Self had an extremely productive day: she walked the li’l crits (first time all week). She washed their stinky beds. She finally got to plant the helleborus “Double Queen” she’d bought from the Mountain View Farmer’s Market in early January. She even found the time to call Dear Cuz and tell her about a dream she’d had two nights ago: In self’s dream, the house Dear Cuz is having built in Manila was finally finished, and self was visiting. There were many other visitors who self could not identify, and self kept calling son on the phone and trying to get him to come over and join her (which he would not). In the meantime, the Dream Cuz had turned into a demon planter of daffodil bulbs and had dozens of the things in plastic bags, scattered all over her mansion.
After she was done chatting with Cuz, self settled herself on the couch with the latest issue of The Economist. She’d barely begun reading (always starting from the back, from long habit) when she landed in the Book Review section. And after reading a few paragraphs, YOWZA! Self knew she had found the first book of the new year that she can hardly wait to rush out and read!

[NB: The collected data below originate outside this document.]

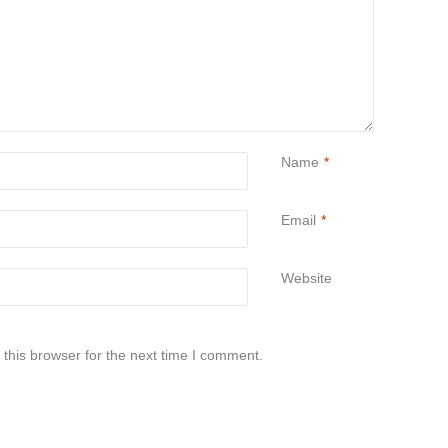
Name
*
Email
*
Website
this browser for the next time I comment.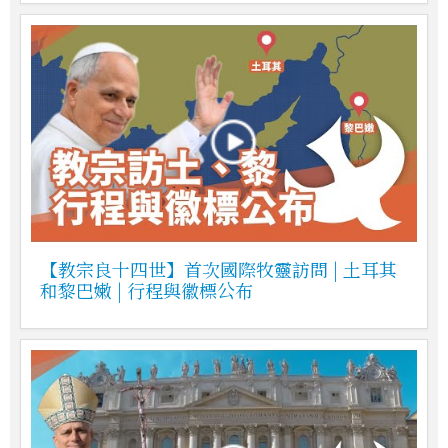
【教宗良十四世】首次國際牧靈訪問 | 土耳其
和黎巴嫩 | 行程與徽標公布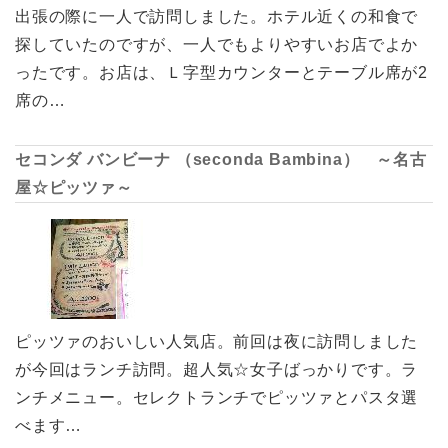
出張の際に一人で訪問しました。ホテル近くの和食で
探していたのですが、一人でもよりやすいお店でよか
ったです。お店は、Ｌ字型カウンターとテーブル席が2
席の…
セコンダ バンビーナ （seconda Bambina） ～名古
屋☆ピッツァ～
ピッツァのおいしい人気店。前回は夜に訪問しました
が今回はランチ訪問。超人気☆女子ばっかりです。ラ
ンチメニュー。セレクトランチでピッツァとパスタ選
べます…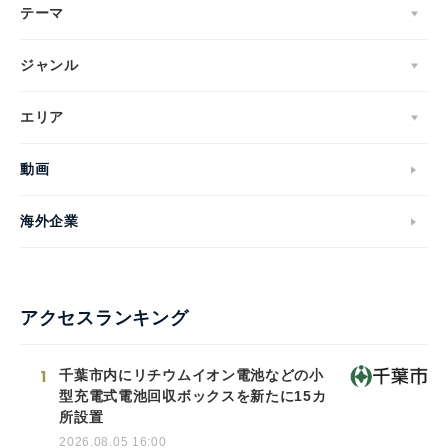
テーマ
ジャンル
エリア
動画
海外企業
アクセスランキング
1
千葉市内にリチウムイオン電池などの小
型充電式電池回収ボックスを新たに15カ
所設置
2026.08.05 16:00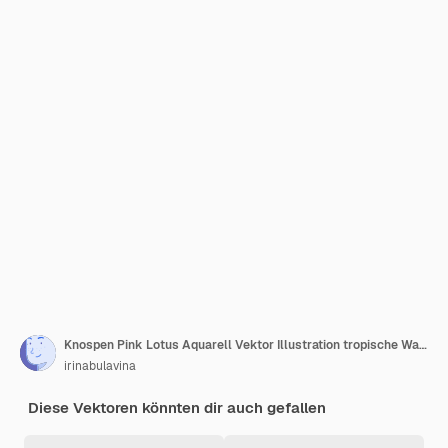
Knospen Pink Lotus Aquarell Vektor Illustration tropische Wasserlilie und grün Blätter auf isolierten Hintergrund Hand gezeichnet Blumen für Einladungen Druck und Design
irinabulavina
Diese Vektoren könnten dir auch gefallen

And, just then, the phone rang. Caller ID said: Unknown Caller. Since this is what it always shows when the caller is a) a solicitor; or b) a relative calling from Manila, self picked up. And the caller was mother-in-law! Who hardly ever calls! And she was trying to get a hold of hubby, who would not be home for another two hours (at least). And mother-in-law wanted hubby’s office number, and self went to her address book and saw a blank next to the listing for Hubby’s Office. Then, she looked up the contacts list on her cell phone, and the number for Hubby’s Office had a 650 area code, which self knew was probably his previous office (two years ago). And then self had to run through her list of “recent calls,” until she finally landed on a number that she thought might be the right one, and by this time she had kept mother-in-law waiting for almost 10 minutes.
So, then!
Back to the Economist book review. Here is how it begins:
Ever since Jung Chang’s 1991 book, Wild Swans, became an international bestseller, writers about China have understood that it is people’s personal stories that bring to life the difficult history of this country. China Witness is a new addition to the genre.
The author, Xinran Xue, who uses the name Xinran as a nom de plume, is an old hand. From 1988 to 1997 she was one of the country’s most popular broadcasters. In a state-run medium dominated by propaganda, she invited women to pick up the telephone and tell their life stories on air. A deluge of personal revelation followed, and the programme earned a huge following. In 1997 Xinran moved to England, where she met and later married Jung Chang’s then literary agent. He encouraged her to write The Good Women of China, a collection of stories based on those radio confessions, that revealed the raw misery of the lives of many women, especially in the countryside.
In China Witness, which was published in Britain last October and is just coming out in America, Xinran turns to the people she terms the “grandparents” of China. She is afraid of what will be lost when those who have lived through China’s modern history inevitably grow old and die. The younger generation knows very little about their elders’ experience, in particular about what they endured and sacrificed in the name of Mao Zedong’s great experiment. Several of Xinran’s interviewees tell her not just that the young do not know about the past, but they do not particularly want to know. Politically sensitive issues are rarely discussed.
Self really itching to read this one.